• **DATASET EXTRACT**
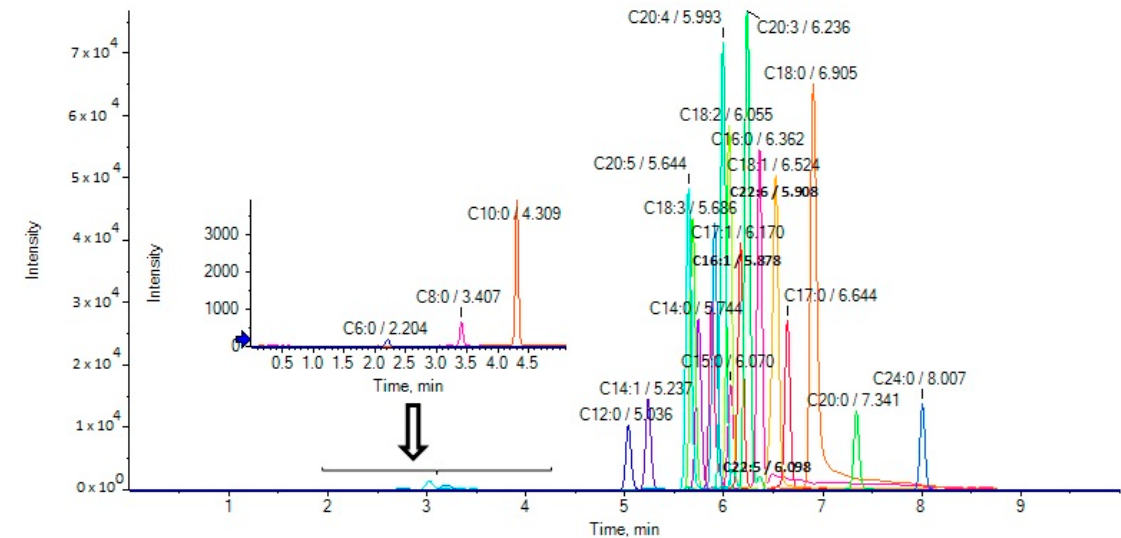
Figure 1. Extracted ion chromatograms (EICs) of fatty acids in a standard solution (500 ng / mL).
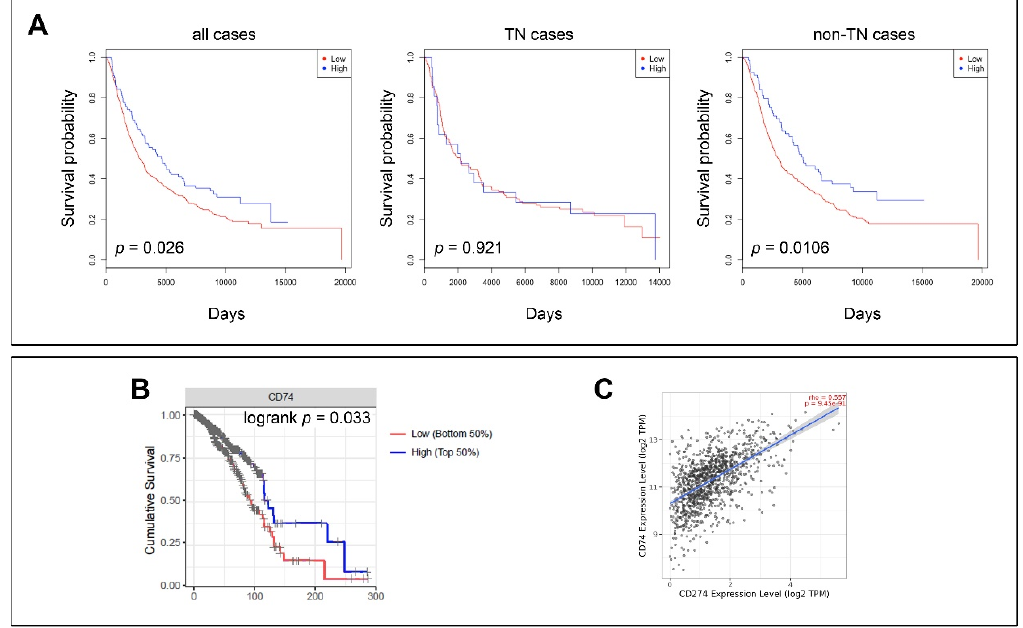
Figure 4. Survival analysis of breast cancer samples as a function of CD74 expression. ( A ) The prognostic value of CD74 expression was examined in the YTMA49 cohort for all cases, TN cases, and non-TN cases. ( B ) Kaplan–Meier plot showing OS among breast cancer patients according to CD74 expression in a multivariate model correcting for immune cell infiltration in a multivariable Cox proportional hazard model. Correlation between CD74 gene expression and infiltration of immune cells was examined in the breast cancer samples available from TCGA database with the TIMER analysis tool (http://timer.cistrome.org) (accessed on 8 March 2019) ( C ) Correlation between CD74 and PD-L1 in 1017 breast carcinomas from TCGA after correcting for tumor-infiltrating immune cells.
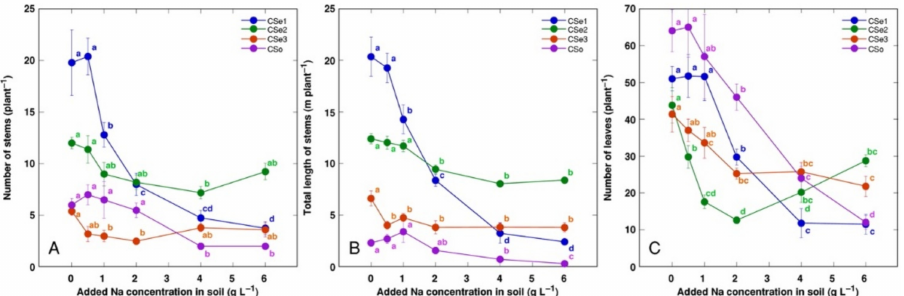
Figure 3. Effect of increasing soil salinity on the number of stems ( A ), total stem length ( B ), and number of leaves ( C ) of Calystegia sepium accessions CSe1, CSe2, CSe3 and Calystegia soldanella (CSo). Na + was added in a form of NaCl. Data are means from five replicates for each concentration ± SE. Different letters of the respective color indicate statistically significant differences ( p < 0.05) between treatments for the respective model plant.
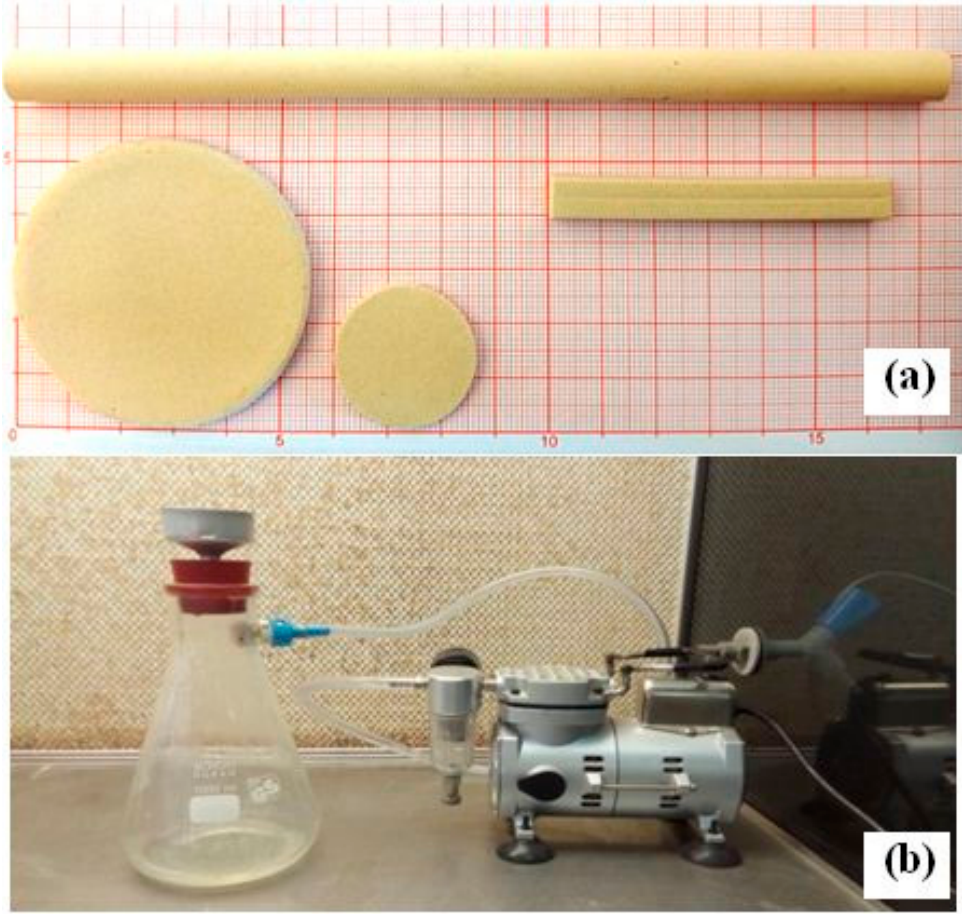
Figure 1. ( a ) A photograph of prepared samples: tube, flat disc, and flat rectangular. ( b )A photograph of the experimental installation used in frontal MF.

• **WHAT YOU ARE ASKED TO DO**
Retype the data above exactly. Leave the pictures out.

• **ANSWER FOR THE TASK**
Figure 1. Extracted ion chromatograms (EICs) of fatty acids in a standard solution (500 ng / mL).
Figure 4. Survival analysis of breast cancer samples as a function of CD74 expression. ( A ) The prognostic value of CD74 expression was examined in the YTMA49 cohort for all cases, TN cases, and non-TN cases. ( B ) Kaplan–Meier plot showing OS among breast cancer patients according to CD74 expression in a multivariate model correcting for immune cell infiltration in a multivariable Cox proportional hazard model. Correlation between CD74 gene expression and infiltration of immune cells was examined in the breast cancer samples available from TCGA database with the TIMER analysis tool (http://timer.cistrome.org) (accessed on 8 March 2019) ( C ) Correlation between CD74 and PD-L1 in 1017 breast carcinomas from TCGA after correcting for tumor-infiltrating immune cells.
Figure 3. Effect of increasing soil salinity on the number of stems ( A ), total stem length ( B ), and number of leaves ( C ) of Calystegia sepium accessions CSe1, CSe2, CSe3 and Calystegia soldanella (CSo). Na + was added in a form of NaCl. Data are means from five replicates for each concentration ± SE. Different letters of the respective color indicate statistically significant differences ( p < 0.05) between treatments for the respective model plant.
Figure 1. ( a ) A photograph of prepared samples: tube, flat disc, and flat rectangular. ( b )A photograph of the experimental installation used in frontal MF.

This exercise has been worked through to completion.